The RNLI’s fleet of rescue support vehicles are designed to be a multi-purpose platform for supporting rescue, prevention, community education and other operational demands. Each vehicle is a self-sufficient base of operations for crews attending incidents such as flood rescue operations and within each there is a compliment of equipment to carry out various tasks.
Based on a Mercedes Sprinter the vehicles’ onboard equipment includes an effective command facility, storage, an advanced electrical charging bank, communications equipment, welfare and changing/privacy areas including a sealed wet hanging area for the drying of PPE and other equipment.
Electrically the vehicles have their own AC generator to enable the AC loads (laptops, battery chargers, communication equipment etc) within the vehicle to operate when on remote sites. However, it is not always prudent to run the generator when a grid connection is available or, when the vehicle is back at the local station and can be connected to the building’s grid connection.

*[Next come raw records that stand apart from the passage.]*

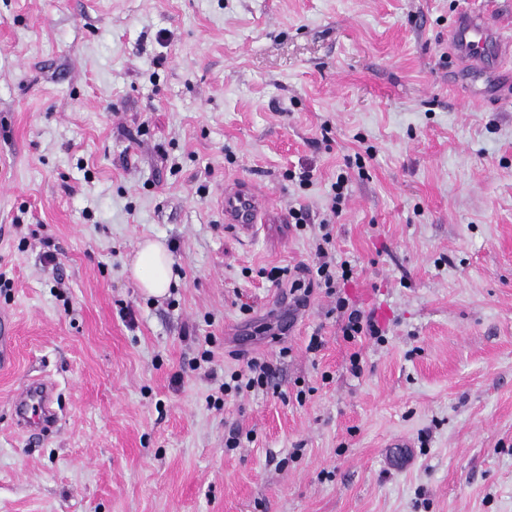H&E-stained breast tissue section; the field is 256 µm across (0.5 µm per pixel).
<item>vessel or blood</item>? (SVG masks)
Masks as SVG:
<instances>
[{"instance_id":"1","label":"vessel or blood","mask_w":512,"mask_h":512,"mask_svg":"<svg viewBox=\"0 0 512 512\" xmlns=\"http://www.w3.org/2000/svg\"><path fill=\"white\" fill-rule=\"evenodd\" d=\"M452 77L475 84L485 71L499 65L512 44L504 42L489 18L482 13L464 11L457 15L451 30ZM266 206L264 197L253 186L239 182L224 189V222L248 234L260 223ZM55 383L44 376L34 377L15 389L11 408L14 422L24 431L45 433L56 429L59 417L55 409Z\"/></svg>"}]
</instances>
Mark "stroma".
<instances>
[{
	"mask_svg": "<svg viewBox=\"0 0 512 512\" xmlns=\"http://www.w3.org/2000/svg\"><path fill=\"white\" fill-rule=\"evenodd\" d=\"M483 2L0 0V512H512V90L448 76ZM340 172L345 291L382 343L258 275L313 264L288 211L319 223ZM237 179L268 199L250 235ZM147 238L160 299L126 269ZM255 353L276 391L210 406ZM39 375L37 439L10 397ZM266 200L247 182L224 188V224L249 234L260 224ZM173 264V256L162 241L146 239L139 244L128 271L146 296L162 298L171 285ZM55 393V383L46 376L23 382L15 389L11 400L16 426L35 433L55 430L59 422L54 406Z\"/></svg>",
	"mask_w": 512,
	"mask_h": 512,
	"instance_id": "35a3bbf8",
	"label": "stroma"
}]
</instances>
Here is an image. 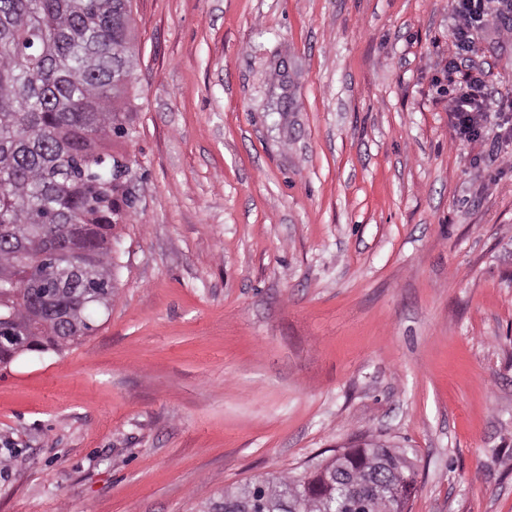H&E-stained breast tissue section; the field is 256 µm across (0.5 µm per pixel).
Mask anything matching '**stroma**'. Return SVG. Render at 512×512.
I'll return each mask as SVG.
<instances>
[{
	"label": "stroma",
	"mask_w": 512,
	"mask_h": 512,
	"mask_svg": "<svg viewBox=\"0 0 512 512\" xmlns=\"http://www.w3.org/2000/svg\"><path fill=\"white\" fill-rule=\"evenodd\" d=\"M118 292L0 366V512H200L377 439L408 512H512V41L451 137L448 0H132ZM289 108H277L280 94Z\"/></svg>",
	"instance_id": "1"
}]
</instances>
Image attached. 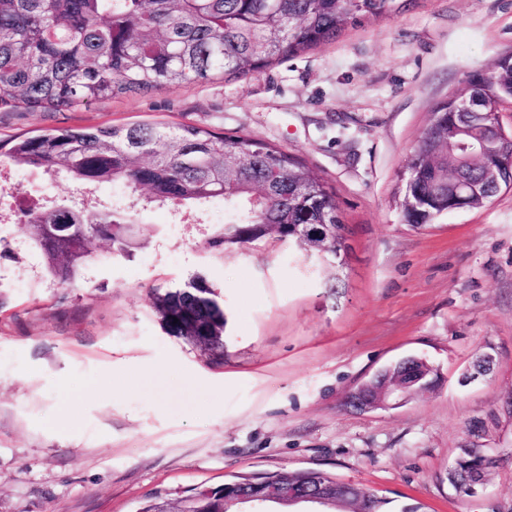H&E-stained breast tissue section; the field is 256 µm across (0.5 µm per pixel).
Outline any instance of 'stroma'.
Returning a JSON list of instances; mask_svg holds the SVG:
<instances>
[{"instance_id":"35a3bbf8","label":"stroma","mask_w":512,"mask_h":512,"mask_svg":"<svg viewBox=\"0 0 512 512\" xmlns=\"http://www.w3.org/2000/svg\"><path fill=\"white\" fill-rule=\"evenodd\" d=\"M512 55V0H414L241 79L71 109L0 107V139L75 126L192 123L282 147L336 192L335 262L272 239L210 246L228 221L144 213L132 257L68 290L19 225L0 224V512H138L149 496L235 475L318 470L421 512H512V189L421 226L403 176L435 107ZM207 280L224 304V361L169 335L153 287ZM489 375L463 376L483 352ZM417 354L437 386L363 411L348 396ZM463 448L493 450L486 491L457 493Z\"/></svg>"}]
</instances>
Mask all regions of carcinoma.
Instances as JSON below:
<instances>
[{
	"mask_svg": "<svg viewBox=\"0 0 512 512\" xmlns=\"http://www.w3.org/2000/svg\"><path fill=\"white\" fill-rule=\"evenodd\" d=\"M413 0H0V103L29 109L72 108L161 87L238 79L335 41L350 24L389 18ZM478 112H497L512 95V60L488 77L470 80ZM448 140V118L423 139L404 181L402 218L429 224L455 204L448 175L471 183L484 177V161L458 159L447 150L435 166L425 157ZM16 166H34L51 178L64 174L77 190L118 187L128 194L99 208L74 197H42L20 208L18 224L44 266L66 288L98 260L91 241L131 257L145 244L139 223L152 208L200 209L215 198L234 211L212 245L258 247L269 226L285 241L334 259L345 248L346 227L336 194L316 172L283 148L247 135H226L192 124L134 122L52 129L0 144ZM152 307L168 334L224 356V306L196 277L183 288H154ZM494 460L466 448L452 467L465 492L467 477ZM331 476L317 471L238 477L185 496L186 512H221L224 495L270 483L298 492ZM350 512H392L390 500L339 493Z\"/></svg>",
	"mask_w": 512,
	"mask_h": 512,
	"instance_id": "1",
	"label": "carcinoma"
}]
</instances>
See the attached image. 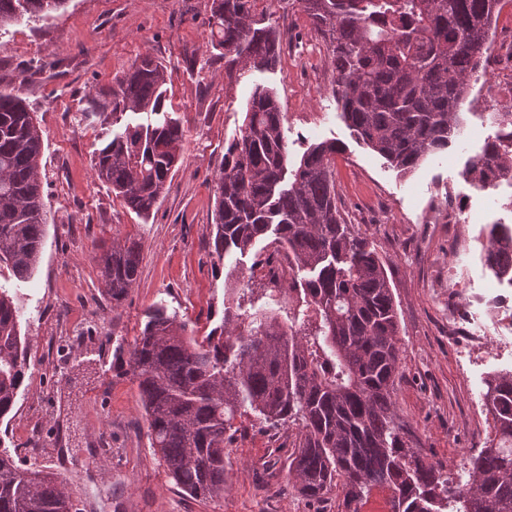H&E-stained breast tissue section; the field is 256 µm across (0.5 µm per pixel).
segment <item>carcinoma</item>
Returning <instances> with one entry per match:
<instances>
[{
  "label": "carcinoma",
  "mask_w": 512,
  "mask_h": 512,
  "mask_svg": "<svg viewBox=\"0 0 512 512\" xmlns=\"http://www.w3.org/2000/svg\"><path fill=\"white\" fill-rule=\"evenodd\" d=\"M66 0H0V27L43 18ZM258 0H211V48L228 76L271 70L277 26ZM330 51L336 96L349 127L403 173L447 148L466 128L462 105L487 70L489 33L504 0H299ZM166 68L150 55L112 90V117H152L95 149L91 170L128 212L146 220L181 160L185 130L166 105ZM495 133L466 168L480 187L512 180V110L486 114ZM284 112L258 85L240 135L216 178L212 252L279 246L295 272L296 307L281 316L272 288L243 307L227 289L222 324L199 338L162 307L147 312L130 350L151 447L175 486L202 500L224 496V455L252 411L269 428L299 427L288 472L293 489L323 498L345 486V507L376 485L392 490L393 512H512V373L486 380L483 399L495 438L454 483L406 448L396 422L399 316L374 242L354 232L336 199L342 147L323 141L288 168ZM43 139L32 112L0 82V267L18 280L36 270L48 215L39 170ZM485 263L512 281V227L492 225ZM106 294L117 306L135 282L140 244L101 246ZM21 312L0 285V418L29 369ZM73 508L55 472L17 466L0 440V512Z\"/></svg>",
  "instance_id": "obj_1"
}]
</instances>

The RNLI Engineering team produced a solution that included installing a Victron isolation transformer to each vehicle. This ensures that, irrespective of any Earth or Neutral/Earth bond made (or not made) within the building, the vehicle’s electrical supply is completely independent from any building it may be connected to, and that the vehicle’s earth will be for the vehicle only. There is no direct physical connection to the building’s electrical supply as the isolation transformer completely isolates this through its input and output windings.
As a customer of Energy Solutions’ with their marine requirement, the RNLI approached the company to help them with upgrades on the vehicles to meet the latest wiring regulations (BS7671:2008+A3:2015) and to undertake full tests that the 230v AC connection to the vehicle met these standards and provided a safe 230v AC connection to the vehicle.
Energy Solutions carried out the installation of the isolation transformers into the RNLI fleet of Rescue Support Vehicles at their facilities in Rochester.